Work to be completed » All that should come back is the lines of the data below from the one containing "middle tip: (400, 363)" to the one containing "pinky tip: (1040, 588)", inclusive, exactly as they stand.

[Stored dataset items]
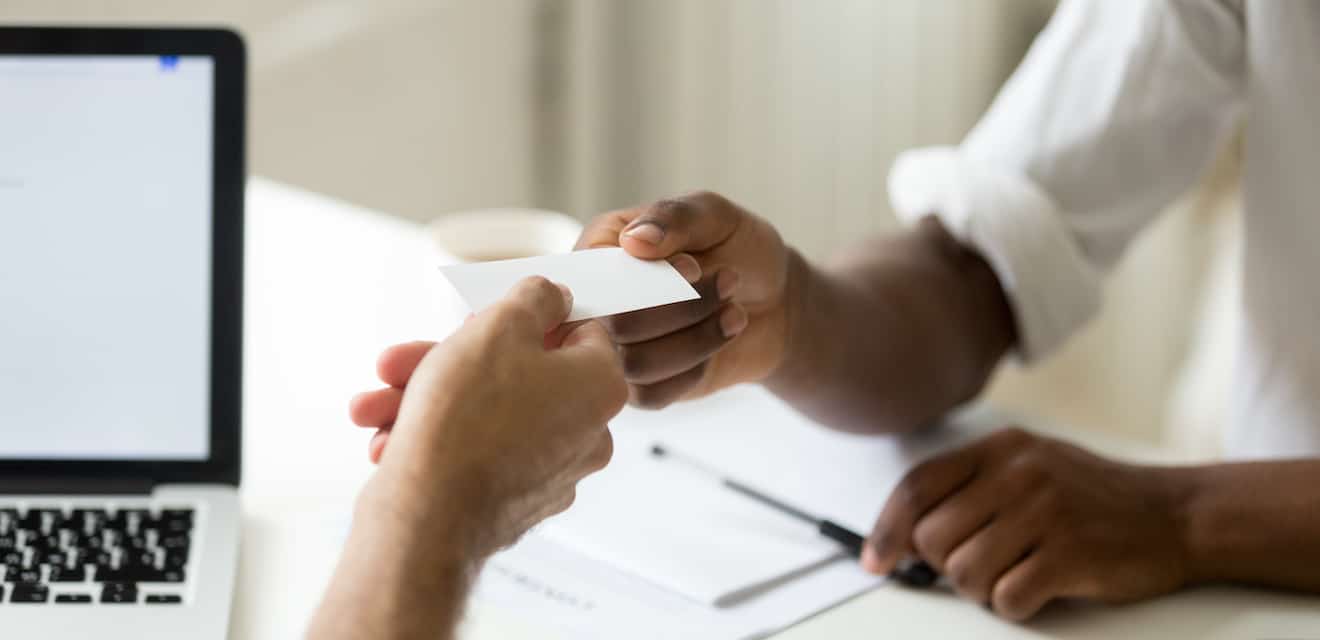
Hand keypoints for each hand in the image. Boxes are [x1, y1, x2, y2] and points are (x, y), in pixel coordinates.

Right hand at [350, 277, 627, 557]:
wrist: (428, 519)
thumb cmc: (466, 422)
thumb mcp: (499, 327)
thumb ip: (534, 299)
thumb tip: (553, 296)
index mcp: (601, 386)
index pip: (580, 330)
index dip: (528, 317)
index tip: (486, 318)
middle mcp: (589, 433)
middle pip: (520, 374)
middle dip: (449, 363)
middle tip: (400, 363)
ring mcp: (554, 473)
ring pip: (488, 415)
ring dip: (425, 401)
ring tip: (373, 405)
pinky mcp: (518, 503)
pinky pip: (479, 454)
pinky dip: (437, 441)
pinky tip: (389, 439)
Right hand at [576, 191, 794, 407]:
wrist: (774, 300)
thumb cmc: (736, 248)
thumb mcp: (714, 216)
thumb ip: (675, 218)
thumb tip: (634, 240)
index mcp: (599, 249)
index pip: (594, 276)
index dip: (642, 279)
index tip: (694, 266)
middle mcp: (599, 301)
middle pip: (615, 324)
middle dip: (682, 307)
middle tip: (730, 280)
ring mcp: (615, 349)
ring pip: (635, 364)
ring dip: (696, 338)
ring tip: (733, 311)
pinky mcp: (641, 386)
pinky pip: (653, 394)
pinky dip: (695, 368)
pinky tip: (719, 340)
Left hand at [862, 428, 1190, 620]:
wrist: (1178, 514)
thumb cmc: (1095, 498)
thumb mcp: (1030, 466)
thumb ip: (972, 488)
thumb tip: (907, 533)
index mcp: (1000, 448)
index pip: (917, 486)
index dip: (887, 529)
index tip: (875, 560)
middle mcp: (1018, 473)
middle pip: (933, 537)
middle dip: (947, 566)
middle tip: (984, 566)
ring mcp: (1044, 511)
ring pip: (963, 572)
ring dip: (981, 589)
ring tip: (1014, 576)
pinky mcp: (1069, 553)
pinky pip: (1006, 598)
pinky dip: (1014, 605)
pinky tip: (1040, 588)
==
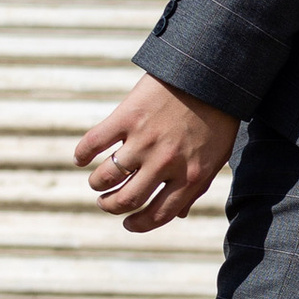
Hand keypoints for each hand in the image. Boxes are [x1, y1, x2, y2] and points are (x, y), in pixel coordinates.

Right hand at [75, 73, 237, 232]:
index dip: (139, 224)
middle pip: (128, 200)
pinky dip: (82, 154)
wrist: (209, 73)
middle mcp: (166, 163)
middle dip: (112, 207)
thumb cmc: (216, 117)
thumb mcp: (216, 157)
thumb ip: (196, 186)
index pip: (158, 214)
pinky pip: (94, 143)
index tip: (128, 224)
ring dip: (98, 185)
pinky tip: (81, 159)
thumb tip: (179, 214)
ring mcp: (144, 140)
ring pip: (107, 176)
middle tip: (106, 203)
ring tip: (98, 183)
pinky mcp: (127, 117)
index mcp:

Answer »
middle tip: (400, 363)
ring mcp: (554, 473)
ring pip: (488, 415)
ring dip: (425, 401)
ring tip: (373, 405)
pinky mcp: (518, 503)
pinky pip: (479, 454)
pinky dip: (437, 441)
pinky tip: (389, 439)
Right hand at [576, 191, 794, 407]:
wrist: (774, 300)
thumb cmc: (736, 248)
thumb mcp: (714, 216)
thumb ip: (675, 218)
thumb tip: (634, 240)
index mcp: (599, 249)
index pip: (594, 276)
index dip: (642, 279)
index tip: (694, 266)
middle mcp: (599, 301)
middle pip: (615, 324)
middle dip: (682, 307)
middle tip: (730, 280)
ring mcp: (615, 349)
ring pip: (635, 364)
ring dip: (696, 338)
ring tip: (733, 311)
pinky mcp: (641, 386)
pinky pip: (653, 394)
pinky dip: (695, 368)
pinky tip: (719, 340)
Left hand at [862, 428, 1190, 620]:
wrist: (1178, 514)
thumb cmc: (1095, 498)
thumb mcp: (1030, 466)
thumb ip: (972, 488)
thumb tip: (907, 533)
index mcp: (1000, 448)
index pip: (917, 486)
index dip: (887, 529)
index tip: (875, 560)
middle mcp: (1018, 473)
middle pip: (933, 537)
middle dip: (947, 566)
middle tip: (984, 566)
ring mcp: (1044, 511)
ring pip: (963, 572)
ring dip: (981, 589)
ring tip: (1014, 576)
pinky mcp: (1069, 553)
pinky pip: (1006, 598)
pinky dip: (1014, 605)
pinky tip: (1040, 588)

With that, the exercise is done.